Return the lines below that contain "tail".

:::::

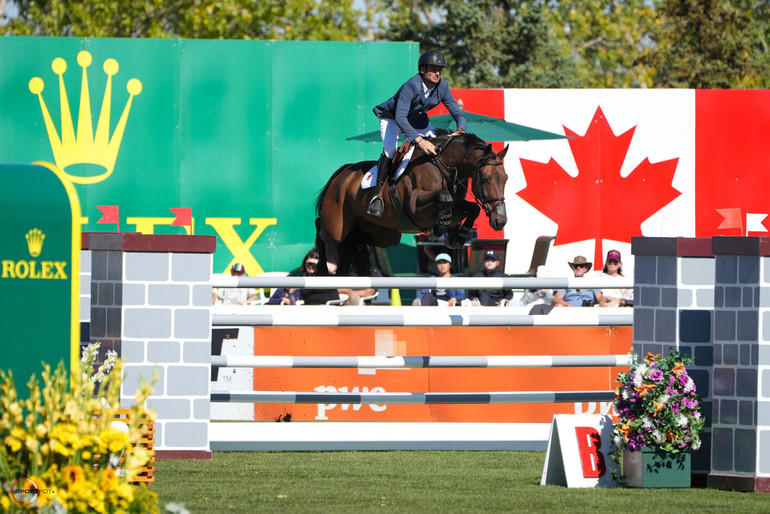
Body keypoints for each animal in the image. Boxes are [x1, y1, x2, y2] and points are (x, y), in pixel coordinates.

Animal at [314, 132, 510, 276]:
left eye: (506, 178)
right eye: (485, 179)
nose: (500, 221)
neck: (445, 168)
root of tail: (342, 173)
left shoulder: (456, 208)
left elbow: (472, 208)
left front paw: (457, 239)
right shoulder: (417, 209)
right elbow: (444, 196)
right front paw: (437, 230)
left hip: (384, 234)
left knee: (358, 239)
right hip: (336, 226)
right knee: (322, 231)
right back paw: (322, 268)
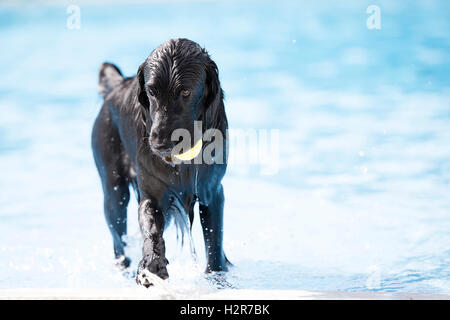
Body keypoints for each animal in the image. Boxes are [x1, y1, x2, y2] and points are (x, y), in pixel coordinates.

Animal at [92, 38, 230, 286]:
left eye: (185, 91)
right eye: (151, 91)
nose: (159, 143)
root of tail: (116, 85)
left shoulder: (213, 192)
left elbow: (214, 242)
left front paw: (218, 277)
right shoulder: (152, 194)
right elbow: (151, 230)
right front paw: (151, 266)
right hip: (113, 191)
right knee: (118, 240)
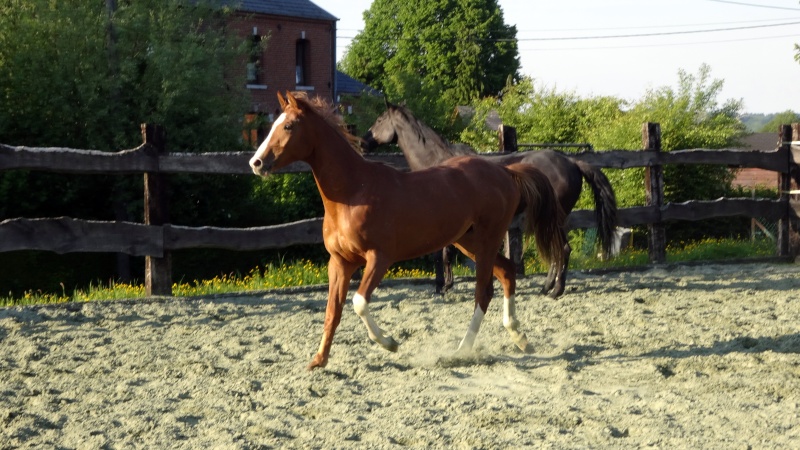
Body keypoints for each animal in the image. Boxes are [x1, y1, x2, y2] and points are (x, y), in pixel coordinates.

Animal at [247, 91, 564, 370]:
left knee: (483, 292)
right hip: (468, 241)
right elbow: (332, 311)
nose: (256, 163)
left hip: (487, 239)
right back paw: (520, 338)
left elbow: (359, 302)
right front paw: (318, 361)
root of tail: (505, 172)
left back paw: (462, 350)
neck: (353, 192)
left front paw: (390, 343)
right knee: (507, 272)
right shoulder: (340, 262)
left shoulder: (379, 258)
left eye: (288, 126)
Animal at [362, 102, 620, 298]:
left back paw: (556, 290)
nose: (363, 143)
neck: (438, 163)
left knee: (562, 250)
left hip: (553, 219)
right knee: (556, 251)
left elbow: (445, 255)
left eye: (379, 120)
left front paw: (445, 287)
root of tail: (571, 162)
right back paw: (546, 288)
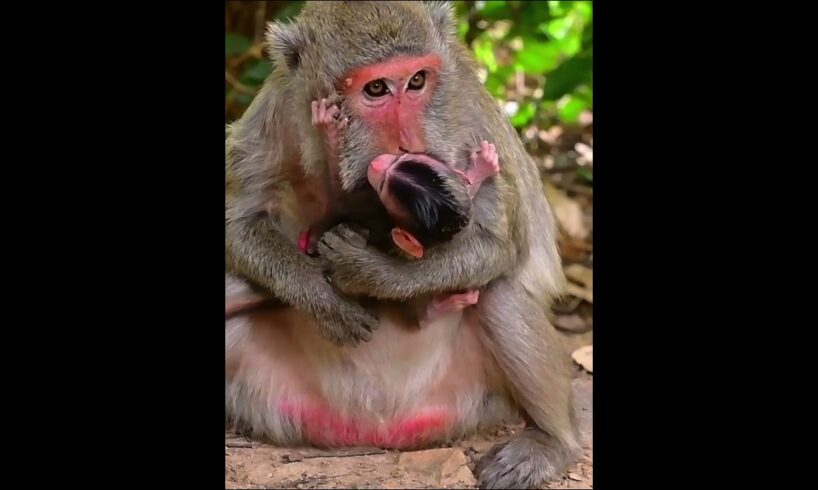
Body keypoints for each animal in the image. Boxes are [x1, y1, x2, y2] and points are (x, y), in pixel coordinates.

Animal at [225, 2, 582, 488]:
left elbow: (496, 247)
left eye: (417, 81)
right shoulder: (277, 105)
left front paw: (365, 272)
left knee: (498, 290)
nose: (408, 140)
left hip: (479, 400)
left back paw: (554, 443)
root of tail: (380, 429)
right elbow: (238, 225)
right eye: (376, 88)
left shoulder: (467, 117)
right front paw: (324, 298)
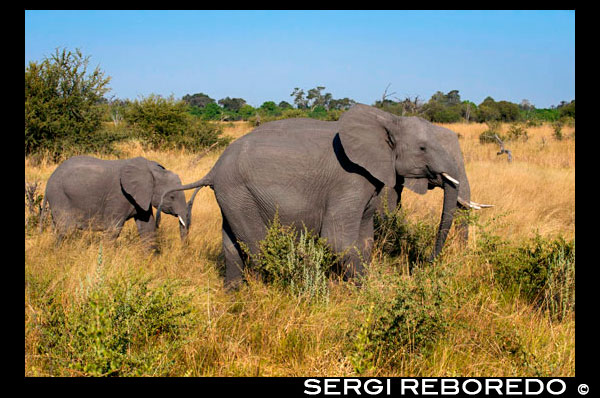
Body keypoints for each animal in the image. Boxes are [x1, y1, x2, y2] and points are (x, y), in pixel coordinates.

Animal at [40, 155, 188, 249]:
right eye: (172, 197)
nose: (183, 248)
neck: (151, 169)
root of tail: (48, 182)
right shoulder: (119, 195)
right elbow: (113, 229)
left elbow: (147, 227)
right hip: (60, 196)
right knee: (65, 230)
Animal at [159, 104, 468, 288]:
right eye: (423, 148)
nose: (424, 264)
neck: (387, 120)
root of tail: (213, 168)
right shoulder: (349, 180)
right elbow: (338, 241)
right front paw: (365, 291)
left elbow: (365, 240)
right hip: (238, 191)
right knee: (255, 246)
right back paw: (266, 291)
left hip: (232, 196)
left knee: (231, 245)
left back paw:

:::::

__EXERCISE RESPONSE__.
root of tail: (342, 173)
root of tail: (116, 85)
root of tail: (505, 172)
root of tail: (571, 162)
root of tail: (380, 429)
root of tail: (48, 182)
root of tail: (213, 168)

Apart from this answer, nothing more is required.